-- BEGIN Items --
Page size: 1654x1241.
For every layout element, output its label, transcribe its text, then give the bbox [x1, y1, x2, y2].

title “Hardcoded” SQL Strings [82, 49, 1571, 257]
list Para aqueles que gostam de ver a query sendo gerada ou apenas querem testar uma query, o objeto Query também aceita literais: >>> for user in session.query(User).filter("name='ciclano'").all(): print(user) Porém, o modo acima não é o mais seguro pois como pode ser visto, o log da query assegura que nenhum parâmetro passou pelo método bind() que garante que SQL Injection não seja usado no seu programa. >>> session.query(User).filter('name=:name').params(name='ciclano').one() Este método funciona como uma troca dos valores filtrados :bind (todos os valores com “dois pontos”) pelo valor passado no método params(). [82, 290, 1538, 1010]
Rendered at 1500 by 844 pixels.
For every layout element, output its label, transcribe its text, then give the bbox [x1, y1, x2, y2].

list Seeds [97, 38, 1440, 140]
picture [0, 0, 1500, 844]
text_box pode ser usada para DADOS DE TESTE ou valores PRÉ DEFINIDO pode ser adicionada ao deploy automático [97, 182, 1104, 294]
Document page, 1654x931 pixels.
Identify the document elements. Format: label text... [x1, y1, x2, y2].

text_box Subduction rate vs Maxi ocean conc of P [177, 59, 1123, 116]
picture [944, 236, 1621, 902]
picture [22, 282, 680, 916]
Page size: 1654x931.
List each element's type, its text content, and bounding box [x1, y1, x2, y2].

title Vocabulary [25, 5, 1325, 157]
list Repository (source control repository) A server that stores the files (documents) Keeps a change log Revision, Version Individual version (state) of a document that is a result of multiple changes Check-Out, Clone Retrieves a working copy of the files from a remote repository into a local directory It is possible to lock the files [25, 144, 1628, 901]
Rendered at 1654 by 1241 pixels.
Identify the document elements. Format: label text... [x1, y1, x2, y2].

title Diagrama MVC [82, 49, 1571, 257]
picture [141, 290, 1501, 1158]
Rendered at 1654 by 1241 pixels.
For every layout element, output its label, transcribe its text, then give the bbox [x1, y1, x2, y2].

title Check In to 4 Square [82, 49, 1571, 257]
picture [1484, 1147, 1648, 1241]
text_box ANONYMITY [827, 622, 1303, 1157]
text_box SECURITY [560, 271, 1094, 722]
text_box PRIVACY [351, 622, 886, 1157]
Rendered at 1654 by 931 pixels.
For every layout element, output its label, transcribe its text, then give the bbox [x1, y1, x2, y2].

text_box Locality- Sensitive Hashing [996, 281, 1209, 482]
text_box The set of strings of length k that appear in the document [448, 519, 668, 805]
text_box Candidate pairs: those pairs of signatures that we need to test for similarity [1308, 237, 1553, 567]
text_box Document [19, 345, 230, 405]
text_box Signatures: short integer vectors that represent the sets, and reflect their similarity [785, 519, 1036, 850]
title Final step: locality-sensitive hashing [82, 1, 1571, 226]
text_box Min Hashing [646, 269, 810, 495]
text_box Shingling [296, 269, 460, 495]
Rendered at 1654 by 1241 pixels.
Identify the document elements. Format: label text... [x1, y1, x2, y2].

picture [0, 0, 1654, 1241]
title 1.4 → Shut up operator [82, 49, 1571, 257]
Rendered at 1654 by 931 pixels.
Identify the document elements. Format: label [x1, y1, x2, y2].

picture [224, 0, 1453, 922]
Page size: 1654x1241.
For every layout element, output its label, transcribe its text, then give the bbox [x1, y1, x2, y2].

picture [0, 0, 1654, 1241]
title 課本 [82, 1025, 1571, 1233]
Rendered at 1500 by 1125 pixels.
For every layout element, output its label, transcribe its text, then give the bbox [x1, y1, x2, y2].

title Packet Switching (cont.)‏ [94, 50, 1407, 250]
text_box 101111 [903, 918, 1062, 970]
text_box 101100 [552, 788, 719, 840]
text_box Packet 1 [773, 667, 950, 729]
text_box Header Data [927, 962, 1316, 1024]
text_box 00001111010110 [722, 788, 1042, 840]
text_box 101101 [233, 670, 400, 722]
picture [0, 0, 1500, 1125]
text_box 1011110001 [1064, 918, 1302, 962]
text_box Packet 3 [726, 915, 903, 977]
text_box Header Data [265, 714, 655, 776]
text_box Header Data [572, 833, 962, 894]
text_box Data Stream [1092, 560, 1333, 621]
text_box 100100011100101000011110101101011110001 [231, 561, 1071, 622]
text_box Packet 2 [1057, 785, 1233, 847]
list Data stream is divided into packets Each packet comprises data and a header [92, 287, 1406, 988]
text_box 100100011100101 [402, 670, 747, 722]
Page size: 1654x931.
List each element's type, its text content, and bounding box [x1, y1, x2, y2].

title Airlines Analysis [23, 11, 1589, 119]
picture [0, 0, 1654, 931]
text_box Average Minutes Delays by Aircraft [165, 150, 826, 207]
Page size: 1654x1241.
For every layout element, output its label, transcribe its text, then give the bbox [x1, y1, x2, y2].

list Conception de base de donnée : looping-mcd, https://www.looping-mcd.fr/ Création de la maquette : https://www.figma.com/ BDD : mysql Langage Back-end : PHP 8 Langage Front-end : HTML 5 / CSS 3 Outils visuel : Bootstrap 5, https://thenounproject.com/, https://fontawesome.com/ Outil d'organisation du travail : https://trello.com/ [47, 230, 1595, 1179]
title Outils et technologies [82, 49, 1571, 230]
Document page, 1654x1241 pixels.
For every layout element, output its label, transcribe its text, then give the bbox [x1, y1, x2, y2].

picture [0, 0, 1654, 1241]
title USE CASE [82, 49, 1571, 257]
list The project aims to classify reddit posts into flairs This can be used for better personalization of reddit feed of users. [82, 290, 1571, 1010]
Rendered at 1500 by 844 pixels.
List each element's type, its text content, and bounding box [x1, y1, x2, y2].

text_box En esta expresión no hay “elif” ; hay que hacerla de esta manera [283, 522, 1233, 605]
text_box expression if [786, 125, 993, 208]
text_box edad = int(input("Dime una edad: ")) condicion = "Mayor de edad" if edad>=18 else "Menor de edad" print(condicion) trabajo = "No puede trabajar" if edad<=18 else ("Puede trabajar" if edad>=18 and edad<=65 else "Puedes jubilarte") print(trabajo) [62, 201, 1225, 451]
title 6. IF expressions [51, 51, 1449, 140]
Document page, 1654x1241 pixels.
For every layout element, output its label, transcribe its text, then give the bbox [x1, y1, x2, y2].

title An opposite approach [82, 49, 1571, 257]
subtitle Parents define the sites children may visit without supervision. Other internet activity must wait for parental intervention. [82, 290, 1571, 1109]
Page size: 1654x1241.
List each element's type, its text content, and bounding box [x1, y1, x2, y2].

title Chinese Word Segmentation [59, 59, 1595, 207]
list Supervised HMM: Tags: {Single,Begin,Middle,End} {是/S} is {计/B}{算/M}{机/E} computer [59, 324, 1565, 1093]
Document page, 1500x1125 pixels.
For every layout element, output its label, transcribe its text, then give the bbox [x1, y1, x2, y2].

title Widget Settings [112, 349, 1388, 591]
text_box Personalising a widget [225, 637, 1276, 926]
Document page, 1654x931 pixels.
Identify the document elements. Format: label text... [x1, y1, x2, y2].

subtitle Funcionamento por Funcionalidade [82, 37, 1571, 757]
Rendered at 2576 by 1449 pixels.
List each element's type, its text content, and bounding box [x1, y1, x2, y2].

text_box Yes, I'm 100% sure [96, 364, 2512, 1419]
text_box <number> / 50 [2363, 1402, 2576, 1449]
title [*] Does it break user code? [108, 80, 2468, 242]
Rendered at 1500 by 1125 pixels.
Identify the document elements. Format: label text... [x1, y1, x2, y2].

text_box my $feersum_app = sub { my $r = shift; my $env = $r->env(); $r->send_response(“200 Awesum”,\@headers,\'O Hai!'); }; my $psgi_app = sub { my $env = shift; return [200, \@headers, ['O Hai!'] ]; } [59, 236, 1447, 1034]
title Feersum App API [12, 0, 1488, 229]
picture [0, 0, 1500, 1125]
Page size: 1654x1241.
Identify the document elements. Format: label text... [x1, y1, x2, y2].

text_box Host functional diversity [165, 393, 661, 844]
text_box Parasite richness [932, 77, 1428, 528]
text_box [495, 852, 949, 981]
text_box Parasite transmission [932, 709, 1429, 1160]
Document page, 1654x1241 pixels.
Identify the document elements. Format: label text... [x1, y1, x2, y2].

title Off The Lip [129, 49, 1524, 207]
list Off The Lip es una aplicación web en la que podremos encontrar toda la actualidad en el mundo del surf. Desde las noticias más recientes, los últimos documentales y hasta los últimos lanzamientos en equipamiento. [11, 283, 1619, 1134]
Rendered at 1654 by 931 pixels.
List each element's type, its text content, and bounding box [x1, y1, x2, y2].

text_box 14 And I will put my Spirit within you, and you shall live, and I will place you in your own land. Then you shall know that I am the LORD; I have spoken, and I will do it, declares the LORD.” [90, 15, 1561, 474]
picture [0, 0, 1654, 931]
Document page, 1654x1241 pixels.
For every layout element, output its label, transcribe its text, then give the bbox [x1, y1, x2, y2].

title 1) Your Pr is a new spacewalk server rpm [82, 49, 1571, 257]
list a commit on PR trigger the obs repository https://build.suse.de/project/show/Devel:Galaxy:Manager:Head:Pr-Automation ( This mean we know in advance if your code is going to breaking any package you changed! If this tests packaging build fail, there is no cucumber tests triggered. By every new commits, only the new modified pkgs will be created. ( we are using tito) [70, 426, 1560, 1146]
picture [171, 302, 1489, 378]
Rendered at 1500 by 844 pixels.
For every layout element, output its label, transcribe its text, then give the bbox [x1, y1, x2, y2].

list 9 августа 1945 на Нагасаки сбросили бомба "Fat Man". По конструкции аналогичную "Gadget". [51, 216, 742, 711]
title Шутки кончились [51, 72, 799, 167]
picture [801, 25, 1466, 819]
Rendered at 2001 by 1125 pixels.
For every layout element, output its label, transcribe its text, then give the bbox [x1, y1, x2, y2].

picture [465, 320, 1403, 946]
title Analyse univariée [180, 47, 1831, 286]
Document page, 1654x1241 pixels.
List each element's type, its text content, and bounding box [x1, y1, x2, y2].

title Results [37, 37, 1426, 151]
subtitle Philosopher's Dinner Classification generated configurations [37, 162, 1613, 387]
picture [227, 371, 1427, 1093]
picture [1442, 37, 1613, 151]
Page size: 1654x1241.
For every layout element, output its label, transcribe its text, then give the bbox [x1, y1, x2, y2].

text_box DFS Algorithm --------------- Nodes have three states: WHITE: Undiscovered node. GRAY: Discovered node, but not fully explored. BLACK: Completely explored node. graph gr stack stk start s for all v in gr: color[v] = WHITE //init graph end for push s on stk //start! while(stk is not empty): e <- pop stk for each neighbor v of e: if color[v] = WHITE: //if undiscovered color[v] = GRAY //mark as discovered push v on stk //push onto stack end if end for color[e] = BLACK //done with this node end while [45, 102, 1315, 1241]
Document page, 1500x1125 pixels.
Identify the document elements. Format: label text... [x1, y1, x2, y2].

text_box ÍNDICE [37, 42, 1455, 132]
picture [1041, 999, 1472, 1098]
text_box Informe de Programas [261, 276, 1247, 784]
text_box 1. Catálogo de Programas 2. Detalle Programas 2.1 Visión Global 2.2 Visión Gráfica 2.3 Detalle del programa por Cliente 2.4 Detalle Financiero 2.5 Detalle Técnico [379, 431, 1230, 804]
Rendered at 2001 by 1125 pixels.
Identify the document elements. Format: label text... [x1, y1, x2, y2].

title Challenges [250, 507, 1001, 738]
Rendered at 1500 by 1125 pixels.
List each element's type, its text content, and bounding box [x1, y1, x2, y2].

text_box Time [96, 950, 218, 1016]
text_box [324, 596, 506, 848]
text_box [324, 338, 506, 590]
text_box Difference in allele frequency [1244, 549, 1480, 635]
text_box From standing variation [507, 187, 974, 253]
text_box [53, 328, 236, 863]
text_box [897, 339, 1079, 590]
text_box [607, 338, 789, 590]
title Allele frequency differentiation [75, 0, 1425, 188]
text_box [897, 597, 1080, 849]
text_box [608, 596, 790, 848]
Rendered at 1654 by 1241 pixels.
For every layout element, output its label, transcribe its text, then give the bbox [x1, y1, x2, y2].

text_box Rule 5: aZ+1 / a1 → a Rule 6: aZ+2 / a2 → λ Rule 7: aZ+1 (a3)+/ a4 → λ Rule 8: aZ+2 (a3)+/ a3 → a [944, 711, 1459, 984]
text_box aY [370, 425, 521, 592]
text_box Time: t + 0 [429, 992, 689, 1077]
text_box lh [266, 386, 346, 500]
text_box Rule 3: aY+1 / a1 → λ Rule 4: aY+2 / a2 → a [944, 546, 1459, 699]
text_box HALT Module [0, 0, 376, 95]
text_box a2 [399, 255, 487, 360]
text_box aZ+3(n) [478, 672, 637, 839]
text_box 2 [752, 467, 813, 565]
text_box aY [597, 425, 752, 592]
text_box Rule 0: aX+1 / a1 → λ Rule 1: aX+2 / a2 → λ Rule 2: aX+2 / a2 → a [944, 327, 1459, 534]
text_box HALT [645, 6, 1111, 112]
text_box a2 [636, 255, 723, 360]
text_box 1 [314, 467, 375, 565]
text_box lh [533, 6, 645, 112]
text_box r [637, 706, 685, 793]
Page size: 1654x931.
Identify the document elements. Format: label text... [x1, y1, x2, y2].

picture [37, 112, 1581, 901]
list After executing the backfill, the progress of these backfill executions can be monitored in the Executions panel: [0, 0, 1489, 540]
-- END Items --
- **Your objective**
Please repeat the rows above verbatim, beginning with the first one and stopping after the one that contains "list Repository (source".

- **The response**
Page size: 1654x1241.
For every layout element, output its label, transcribe its text, then give the bbox [x1, y1, x2, y2].

title “Hardcoded” SQL Strings [82, 49, 1571, 257]
list Para aqueles que gostam de ver a query sendo gerada ou apenas querem testar uma query, o objeto Query também aceita literais: >>> for user in session.query(User).filter("name='ciclano'").all(): print(user) Porém, o modo acima não é o mais seguro pois como pode ser visto, o log da query assegura que nenhum parâmetro passou pelo método bind() que garante que SQL Injection não seja usado no seu programa. >>> session.query(User).filter('name=:name').params(name='ciclano').one() Este método funciona como uma troca dos valores filtrados :bind (todos os valores com “dois pontos”) pelo valor passado no método params(). [82, 290, 1538, 1010]
Rendered at 1500 by 844 pixels.
For every layout element, output its label, transcribe its text, then give the bbox [x1, y1, x2, y2].

list Seeds [97, 38, 1440, 140]
picture [0, 0, 1500, 844]
text_box pode ser usada para DADOS DE TESTE ou valores PRÉ DEFINIDO pode ser adicionada ao deploy automático [97, 182, 1104, 294]
Document page, 1654x931 pixels.
Identify the document elements. Format: label text... [x1, y1, x2, y2].

text_box Subduction rate vs Maxi ocean conc of P [177, 59, 1123, 116]
picture [944, 236, 1621, 902]
picture [22, 282, 680, 916]
Page size: 1654x931.
List each element's type, its text content, and bounding box [x1, y1, x2, y2].

title Vocabulary [25, 5, 1325, 157]
list Repository (source control repository) A server that stores the files (documents) Keeps a change log Revision, Version Individual version (state) of a document that is a result of multiple changes Check-Out, Clone Retrieves a working copy of the files from a remote repository into a local directory It is possible to lock the files [25, 144, 1628, 901]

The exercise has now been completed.